• **Постановка задачи 1**: Пожалуйста, преобразуйте в CSV с двумя столбцами, «запрос» и «результат», всё из записей от самого начала вниз до строки с «text_box Figura 4.8» включительно. На каждую запись отведите одну строку: ее текст и ответ на нее, каждый в своем поле в кавычках, переносы строк замените пробелами.

• **Приведенный фрагмент**:
=====

Стриженый газон

Фестиваль современной британской драматургии

Ритуально начинаю со слов, что речь пойдет о театральных событиях первой половины июня, а в это время ничего заметнее, чем первый фестиваль современной британской драматургии, не было. На самом-то деле фестиваль, который продвигали так мощно, будто речь идет о новой авиакомпании (даром, что ли, зеленые с красным плакаты, которыми завесили весь центр Москвы, напоминали демонстрацию нового фирменного стиля авиакомпании "Сибирь"), имел задачи скромные и просветительские.

Началось все давно с желания Британского совета как-то наладить поставки современных британских пьес в российские театры. Английские связи с отечественными драматургами существовали давно - в последние несколько лет наши много ездили на семинары в лондонский театр "Роял Корт", который уже лет пятьдесят считают главной институцией, работающей с новыми пьесами. Благодаря этим связям в российской драматургии произошло многое, в том числе нынешнее развитие документального театра, но об этом писано столько, что не буду повторяться. Важно, что некий драматургический ток от нас в ту сторону шел, а обратно - нет, и Британский совет был очень этим озабочен. Решили, что главная проблема в нехватке хороших переводчиков, тех, кто мог бы переводить современную драму, пришедшую с улицы, адекватным ей уличным же разговорным языком. Тогда объявили через интернет конкурс, набрали особую мастерскую молодых переводчиков из разных городов (талантливых заявок оказалось так много, что вместо запланированных десяти взяли двадцать человек) и начали семинары, где коллективно и поодиночке стали переводить новые британские пьесы. Семинар вели Татьяна Осколкова (в частности, переведшая на русский Сару Кейн) и англичанка Саша Дагдейл (переводящая нашу новую драму). В результате этих занятий Британский совет подготовил четырнадцать переводчиков и десяток хорошо переведенных текстов. Тут, естественно, захотелось увидеть эти пьесы поставленными.

Приступили к следующему этапу: стали предлагать их отечественным театрам. В комплекте с пьесами предлагали и британских постановщиков, съевших собаку в постановке современных пьес - то есть в соответствии с британскими традициями делающих ставку на текст и охраняющих в нем каждое слово. (Надо сказать, для наших постановщиков такое трепетное отношение к пьесам совсем не типично, у нас принято режиссера считать автором постановки, и никто, кроме самих драматургов, не сомневается в его праве переписывать и сокращать текст. Отечественные авторы, конечно, мечтают о британском подходе, не думая о том, что там логоцентрические режиссеры живут в гармонии со своей логоцентрической публикой. А на взгляд наших зрителей, любящих действие, британские постановки по новым пьесам часто превращаются в унылое зрелище, где актеры скучно докладывают текст, а зрители два часа кряду увлеченно слушают этот радиотеатр.) Так вот, пьесы были разобраны, одни вместе с постановщиками, а другие театры решили ставить самостоятельно. И тогда было решено устроить фестиваль.

=====

• **Данные задачи**:
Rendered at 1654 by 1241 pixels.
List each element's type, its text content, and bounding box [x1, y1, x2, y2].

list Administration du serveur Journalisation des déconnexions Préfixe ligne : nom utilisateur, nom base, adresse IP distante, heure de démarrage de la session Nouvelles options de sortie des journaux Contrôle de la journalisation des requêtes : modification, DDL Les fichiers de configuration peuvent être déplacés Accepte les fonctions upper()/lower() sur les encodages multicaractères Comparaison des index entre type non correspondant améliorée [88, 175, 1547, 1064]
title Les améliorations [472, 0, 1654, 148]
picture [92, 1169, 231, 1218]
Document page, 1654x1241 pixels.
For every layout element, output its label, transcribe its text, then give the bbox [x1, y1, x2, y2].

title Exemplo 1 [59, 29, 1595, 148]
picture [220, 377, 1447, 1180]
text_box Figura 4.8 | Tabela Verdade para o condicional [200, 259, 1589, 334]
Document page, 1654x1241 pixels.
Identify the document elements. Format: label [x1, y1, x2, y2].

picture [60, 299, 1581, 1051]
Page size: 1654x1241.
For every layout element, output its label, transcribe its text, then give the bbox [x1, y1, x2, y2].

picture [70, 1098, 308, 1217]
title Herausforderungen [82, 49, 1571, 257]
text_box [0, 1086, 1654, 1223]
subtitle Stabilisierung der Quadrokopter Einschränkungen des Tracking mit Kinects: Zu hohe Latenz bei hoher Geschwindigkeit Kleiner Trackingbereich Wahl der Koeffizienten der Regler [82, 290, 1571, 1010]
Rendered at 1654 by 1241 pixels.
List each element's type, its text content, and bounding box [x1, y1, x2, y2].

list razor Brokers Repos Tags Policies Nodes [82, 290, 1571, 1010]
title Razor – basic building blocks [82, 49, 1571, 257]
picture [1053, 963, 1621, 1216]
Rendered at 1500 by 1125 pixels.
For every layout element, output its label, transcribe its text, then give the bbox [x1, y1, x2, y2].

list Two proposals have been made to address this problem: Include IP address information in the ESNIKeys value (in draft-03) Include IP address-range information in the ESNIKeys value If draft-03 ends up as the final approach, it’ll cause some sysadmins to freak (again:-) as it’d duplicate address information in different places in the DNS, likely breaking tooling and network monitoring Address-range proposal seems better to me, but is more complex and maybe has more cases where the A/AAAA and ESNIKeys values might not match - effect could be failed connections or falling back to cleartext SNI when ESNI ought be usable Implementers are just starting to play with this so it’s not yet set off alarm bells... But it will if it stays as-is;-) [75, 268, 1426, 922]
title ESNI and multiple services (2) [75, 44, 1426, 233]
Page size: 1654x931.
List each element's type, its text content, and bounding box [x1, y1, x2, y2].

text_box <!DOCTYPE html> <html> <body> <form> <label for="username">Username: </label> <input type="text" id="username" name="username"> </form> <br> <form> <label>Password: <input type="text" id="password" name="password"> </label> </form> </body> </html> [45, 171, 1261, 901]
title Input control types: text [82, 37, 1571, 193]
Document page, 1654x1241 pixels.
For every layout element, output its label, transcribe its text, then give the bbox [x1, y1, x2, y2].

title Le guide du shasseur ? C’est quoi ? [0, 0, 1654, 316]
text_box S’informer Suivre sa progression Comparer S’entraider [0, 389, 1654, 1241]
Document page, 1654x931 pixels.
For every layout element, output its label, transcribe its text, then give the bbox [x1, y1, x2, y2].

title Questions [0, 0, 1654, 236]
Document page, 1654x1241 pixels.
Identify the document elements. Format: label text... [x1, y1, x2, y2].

=====

• **Постановка задачи 2**: Сколько переводчиков подготовил Британский совет в результате семинаров, согласно фрагменту о фестивале британской драматургии?

• **Правильный ответ 1**:
запрос,результат
"Rendered at 1654 by 1241 pixels. List each element's type, its text content, and bounding box [x1, y1, x2, y2].","list Administration du serveur Journalisation des déconnexions Préfixe ligne : nom utilisateur, nom base, adresse IP distante, heure de démarrage de la session Nouvelles options de sortie des journaux Contrôle de la journalisation des requêtes : modification, DDL Les fichiers de configuration peuvent être déplacés Accepte les fonctions upper()/lower() sur les encodages multicaractères Comparaison des index entre type non correspondant améliorée [88, 175, 1547, 1064] title Les améliorations [472, 0, 1654, 148] picture [92, 1169, 231, 1218]"
"Document page, 1654x1241 pixels. For every layout element, output its label, transcribe its text, then give the bbox [x1, y1, x2, y2].","title Exemplo 1 [59, 29, 1595, 148] picture [220, 377, 1447, 1180] text_box Figura 4.8 | Tabela Verdade para o condicional [200, 259, 1589, 334]"

• **Правильный ответ 2**: Четырнадцать переводчиков.